## WHAT TO PRODUCE
Rewrite the records beginning at the line that has "catalogue / barcode: US 3191165" and stopping after the line that has "order: Proteales", with "scientific name" replaced by "species name" everywhere it occurs and every other part left unchanged.

## STORED ROWS
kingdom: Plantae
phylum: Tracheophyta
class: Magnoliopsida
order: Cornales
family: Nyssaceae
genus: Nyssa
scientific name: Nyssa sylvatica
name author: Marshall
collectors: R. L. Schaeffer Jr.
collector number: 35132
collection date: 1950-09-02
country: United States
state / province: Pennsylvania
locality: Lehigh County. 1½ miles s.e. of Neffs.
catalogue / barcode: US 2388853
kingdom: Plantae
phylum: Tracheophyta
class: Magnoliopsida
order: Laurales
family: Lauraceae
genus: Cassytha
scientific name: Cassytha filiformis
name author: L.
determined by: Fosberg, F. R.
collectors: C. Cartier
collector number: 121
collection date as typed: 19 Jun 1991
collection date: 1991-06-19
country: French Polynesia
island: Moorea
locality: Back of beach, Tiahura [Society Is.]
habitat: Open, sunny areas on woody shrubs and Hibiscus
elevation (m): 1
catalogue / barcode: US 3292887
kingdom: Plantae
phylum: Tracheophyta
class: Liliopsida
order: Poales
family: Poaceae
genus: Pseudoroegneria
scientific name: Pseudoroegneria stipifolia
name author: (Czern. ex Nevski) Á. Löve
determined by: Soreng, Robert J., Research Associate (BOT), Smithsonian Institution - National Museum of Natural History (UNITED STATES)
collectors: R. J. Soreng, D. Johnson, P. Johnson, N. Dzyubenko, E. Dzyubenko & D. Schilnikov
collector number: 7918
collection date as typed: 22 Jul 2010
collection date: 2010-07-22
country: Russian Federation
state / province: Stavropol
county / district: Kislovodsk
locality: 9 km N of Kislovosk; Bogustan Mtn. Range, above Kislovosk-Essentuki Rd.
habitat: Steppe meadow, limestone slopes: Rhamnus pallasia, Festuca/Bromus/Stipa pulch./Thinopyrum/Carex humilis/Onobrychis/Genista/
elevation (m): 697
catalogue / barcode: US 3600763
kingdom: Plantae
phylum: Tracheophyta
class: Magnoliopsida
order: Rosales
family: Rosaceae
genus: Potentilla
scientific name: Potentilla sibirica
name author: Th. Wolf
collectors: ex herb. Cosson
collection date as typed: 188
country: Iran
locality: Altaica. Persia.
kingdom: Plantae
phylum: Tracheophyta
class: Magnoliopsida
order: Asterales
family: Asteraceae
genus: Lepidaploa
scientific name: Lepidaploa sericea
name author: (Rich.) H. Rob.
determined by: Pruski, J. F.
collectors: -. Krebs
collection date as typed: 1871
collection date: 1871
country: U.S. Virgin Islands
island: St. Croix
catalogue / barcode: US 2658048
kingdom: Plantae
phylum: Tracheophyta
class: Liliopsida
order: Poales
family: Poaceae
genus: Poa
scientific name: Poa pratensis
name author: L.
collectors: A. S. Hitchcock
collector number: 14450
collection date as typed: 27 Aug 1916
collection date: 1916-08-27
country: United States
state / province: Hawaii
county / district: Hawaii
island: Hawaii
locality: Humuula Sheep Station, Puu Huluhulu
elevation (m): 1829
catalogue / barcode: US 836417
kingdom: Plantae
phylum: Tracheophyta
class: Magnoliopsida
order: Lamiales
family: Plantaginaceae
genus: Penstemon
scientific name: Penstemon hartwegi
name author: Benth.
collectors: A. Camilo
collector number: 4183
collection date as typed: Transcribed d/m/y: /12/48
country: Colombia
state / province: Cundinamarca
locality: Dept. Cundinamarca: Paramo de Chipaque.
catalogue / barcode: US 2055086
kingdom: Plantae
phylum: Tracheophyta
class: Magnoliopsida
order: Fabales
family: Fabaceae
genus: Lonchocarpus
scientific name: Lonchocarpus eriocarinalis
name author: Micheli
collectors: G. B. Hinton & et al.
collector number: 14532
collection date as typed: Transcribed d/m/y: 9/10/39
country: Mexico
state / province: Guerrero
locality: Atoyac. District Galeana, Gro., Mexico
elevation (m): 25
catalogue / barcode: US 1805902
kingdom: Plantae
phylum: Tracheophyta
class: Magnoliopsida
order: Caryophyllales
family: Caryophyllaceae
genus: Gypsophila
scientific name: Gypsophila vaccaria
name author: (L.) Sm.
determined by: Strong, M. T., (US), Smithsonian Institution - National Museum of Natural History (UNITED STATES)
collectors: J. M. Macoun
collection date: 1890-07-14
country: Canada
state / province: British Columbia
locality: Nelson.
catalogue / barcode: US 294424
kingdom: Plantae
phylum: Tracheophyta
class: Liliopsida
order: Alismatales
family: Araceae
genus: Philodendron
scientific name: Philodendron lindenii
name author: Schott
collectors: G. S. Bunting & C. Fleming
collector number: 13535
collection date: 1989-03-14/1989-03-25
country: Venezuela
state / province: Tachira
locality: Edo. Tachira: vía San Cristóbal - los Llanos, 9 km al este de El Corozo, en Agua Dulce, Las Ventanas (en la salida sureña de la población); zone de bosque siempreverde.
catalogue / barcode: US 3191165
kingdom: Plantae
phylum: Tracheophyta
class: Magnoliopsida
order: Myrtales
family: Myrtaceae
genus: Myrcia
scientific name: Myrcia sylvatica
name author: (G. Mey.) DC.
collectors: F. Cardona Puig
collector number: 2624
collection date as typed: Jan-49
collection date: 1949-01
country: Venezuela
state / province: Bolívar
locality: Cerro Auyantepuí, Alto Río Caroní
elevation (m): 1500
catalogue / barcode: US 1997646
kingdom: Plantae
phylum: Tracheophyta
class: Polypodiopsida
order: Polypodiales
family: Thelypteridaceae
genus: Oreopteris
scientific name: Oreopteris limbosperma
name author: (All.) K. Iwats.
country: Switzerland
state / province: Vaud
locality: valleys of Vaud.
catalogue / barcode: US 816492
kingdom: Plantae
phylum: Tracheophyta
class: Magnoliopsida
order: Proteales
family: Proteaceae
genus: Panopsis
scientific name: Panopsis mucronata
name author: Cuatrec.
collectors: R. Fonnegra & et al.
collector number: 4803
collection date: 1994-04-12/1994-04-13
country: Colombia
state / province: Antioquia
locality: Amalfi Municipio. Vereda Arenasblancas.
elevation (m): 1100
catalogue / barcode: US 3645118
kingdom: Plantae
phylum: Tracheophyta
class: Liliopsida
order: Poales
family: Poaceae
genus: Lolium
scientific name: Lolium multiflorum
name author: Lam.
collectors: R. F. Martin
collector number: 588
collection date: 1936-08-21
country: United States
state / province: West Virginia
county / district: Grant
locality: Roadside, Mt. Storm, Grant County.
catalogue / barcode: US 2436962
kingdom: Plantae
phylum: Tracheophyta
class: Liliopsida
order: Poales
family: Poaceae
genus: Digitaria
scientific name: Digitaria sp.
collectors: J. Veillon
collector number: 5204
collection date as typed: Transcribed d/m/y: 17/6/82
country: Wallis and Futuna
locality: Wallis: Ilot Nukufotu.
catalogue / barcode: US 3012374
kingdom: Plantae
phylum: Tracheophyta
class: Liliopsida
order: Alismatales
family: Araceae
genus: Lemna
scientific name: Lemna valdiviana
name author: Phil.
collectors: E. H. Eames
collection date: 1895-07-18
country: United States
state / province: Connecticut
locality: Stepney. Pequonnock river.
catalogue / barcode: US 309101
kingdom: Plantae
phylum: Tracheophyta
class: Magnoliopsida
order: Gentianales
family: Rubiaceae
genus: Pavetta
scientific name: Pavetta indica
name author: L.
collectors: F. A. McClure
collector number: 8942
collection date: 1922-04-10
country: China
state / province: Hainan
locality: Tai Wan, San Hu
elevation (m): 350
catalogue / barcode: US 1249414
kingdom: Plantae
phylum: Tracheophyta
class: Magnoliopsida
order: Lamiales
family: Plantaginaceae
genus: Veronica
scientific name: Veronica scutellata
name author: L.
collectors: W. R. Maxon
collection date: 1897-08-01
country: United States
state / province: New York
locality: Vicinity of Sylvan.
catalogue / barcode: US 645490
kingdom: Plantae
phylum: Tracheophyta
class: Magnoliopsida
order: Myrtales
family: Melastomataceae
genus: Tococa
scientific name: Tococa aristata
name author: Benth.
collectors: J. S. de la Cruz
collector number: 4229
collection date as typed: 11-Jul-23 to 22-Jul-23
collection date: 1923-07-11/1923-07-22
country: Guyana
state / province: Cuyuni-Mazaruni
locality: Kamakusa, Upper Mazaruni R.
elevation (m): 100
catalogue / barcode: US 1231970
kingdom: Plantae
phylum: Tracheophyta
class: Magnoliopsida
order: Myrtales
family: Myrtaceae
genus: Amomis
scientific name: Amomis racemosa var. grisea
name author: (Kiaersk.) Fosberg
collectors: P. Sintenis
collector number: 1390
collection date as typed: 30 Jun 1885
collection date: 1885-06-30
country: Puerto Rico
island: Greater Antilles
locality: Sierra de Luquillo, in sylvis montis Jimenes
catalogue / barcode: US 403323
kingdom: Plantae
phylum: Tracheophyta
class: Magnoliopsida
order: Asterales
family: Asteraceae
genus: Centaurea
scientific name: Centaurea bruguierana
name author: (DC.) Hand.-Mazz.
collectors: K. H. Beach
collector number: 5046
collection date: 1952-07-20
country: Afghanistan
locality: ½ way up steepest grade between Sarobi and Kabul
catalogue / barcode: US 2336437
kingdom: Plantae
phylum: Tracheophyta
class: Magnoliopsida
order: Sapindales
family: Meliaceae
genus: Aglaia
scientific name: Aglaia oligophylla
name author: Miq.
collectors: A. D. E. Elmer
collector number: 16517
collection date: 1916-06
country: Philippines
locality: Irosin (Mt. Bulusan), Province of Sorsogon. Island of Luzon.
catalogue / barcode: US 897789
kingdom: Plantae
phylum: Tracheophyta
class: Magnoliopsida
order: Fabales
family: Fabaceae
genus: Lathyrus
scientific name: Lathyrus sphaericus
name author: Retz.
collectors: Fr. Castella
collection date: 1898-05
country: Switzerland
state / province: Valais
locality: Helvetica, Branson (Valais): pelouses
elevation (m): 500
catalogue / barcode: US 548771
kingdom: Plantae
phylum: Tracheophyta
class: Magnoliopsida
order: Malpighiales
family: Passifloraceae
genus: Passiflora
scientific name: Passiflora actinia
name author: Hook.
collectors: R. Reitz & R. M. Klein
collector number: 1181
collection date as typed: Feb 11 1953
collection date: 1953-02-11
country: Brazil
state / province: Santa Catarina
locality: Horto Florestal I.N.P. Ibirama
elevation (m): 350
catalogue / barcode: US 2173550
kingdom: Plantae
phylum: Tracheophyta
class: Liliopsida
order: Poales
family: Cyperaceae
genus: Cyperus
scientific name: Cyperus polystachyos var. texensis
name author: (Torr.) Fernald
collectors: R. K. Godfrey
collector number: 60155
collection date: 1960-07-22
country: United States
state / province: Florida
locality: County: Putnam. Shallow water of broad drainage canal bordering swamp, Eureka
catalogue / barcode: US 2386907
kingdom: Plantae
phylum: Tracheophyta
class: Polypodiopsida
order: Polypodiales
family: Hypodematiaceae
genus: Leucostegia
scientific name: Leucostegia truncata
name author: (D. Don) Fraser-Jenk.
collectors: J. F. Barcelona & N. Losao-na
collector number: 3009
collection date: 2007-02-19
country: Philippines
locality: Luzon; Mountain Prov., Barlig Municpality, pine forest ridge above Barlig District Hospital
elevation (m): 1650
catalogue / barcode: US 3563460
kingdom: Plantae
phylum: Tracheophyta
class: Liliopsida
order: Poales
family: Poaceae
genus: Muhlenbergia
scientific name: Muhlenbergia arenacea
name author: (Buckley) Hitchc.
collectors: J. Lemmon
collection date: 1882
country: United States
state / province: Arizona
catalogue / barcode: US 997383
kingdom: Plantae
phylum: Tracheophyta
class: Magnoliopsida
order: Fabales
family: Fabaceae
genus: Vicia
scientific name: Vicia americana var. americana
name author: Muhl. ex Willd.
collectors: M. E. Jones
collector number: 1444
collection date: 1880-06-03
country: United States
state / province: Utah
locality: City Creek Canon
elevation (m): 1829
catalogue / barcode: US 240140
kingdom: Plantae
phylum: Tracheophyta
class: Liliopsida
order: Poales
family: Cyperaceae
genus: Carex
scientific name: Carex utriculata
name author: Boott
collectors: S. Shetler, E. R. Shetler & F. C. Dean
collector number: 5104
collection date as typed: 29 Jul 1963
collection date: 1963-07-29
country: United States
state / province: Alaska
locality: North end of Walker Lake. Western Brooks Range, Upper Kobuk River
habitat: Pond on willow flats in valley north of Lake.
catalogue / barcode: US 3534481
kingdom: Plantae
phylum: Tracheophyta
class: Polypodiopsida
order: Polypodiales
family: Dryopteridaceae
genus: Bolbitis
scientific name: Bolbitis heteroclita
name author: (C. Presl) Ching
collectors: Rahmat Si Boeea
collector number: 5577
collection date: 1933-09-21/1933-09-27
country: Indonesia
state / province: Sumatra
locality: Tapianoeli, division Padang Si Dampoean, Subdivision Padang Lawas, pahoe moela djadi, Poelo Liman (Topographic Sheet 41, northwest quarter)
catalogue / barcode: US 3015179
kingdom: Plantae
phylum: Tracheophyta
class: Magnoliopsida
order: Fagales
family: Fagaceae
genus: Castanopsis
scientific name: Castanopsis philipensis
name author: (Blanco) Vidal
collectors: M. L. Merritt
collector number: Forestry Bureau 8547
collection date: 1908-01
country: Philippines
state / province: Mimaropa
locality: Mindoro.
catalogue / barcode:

## EXERCISE RESPONSE
catalogue / barcode: US 3191165
kingdom: Plantae
phylum: Tracheophyta
class: Magnoliopsida
order: Myrtales
family: Myrtaceae
genus: Myrcia
species name: Myrcia sylvatica
name author: (G. Mey.) DC.
collectors: F. Cardona Puig
collector number: 2624
collection date as typed: Jan-49
collection date: 1949-01
country: Venezuela
state / province: Bolívar
locality: Cerro Auyantepuí, Alto Río Caroní
elevation (m): 1500
catalogue / barcode: US 1997646
kingdom: Plantae
phylum: Tracheophyta
class: Polypodiopsida
order: Polypodiales
family: Thelypteridaceae
genus: Oreopteris
species name: Oreopteris limbosperma
name author: (All.) K. Iwats.
country: Switzerland
state / province: Vaud
locality: valleys of Vaud.
catalogue / barcode: US 816492
kingdom: Plantae
phylum: Tracheophyta
class: Magnoliopsida
order: Proteales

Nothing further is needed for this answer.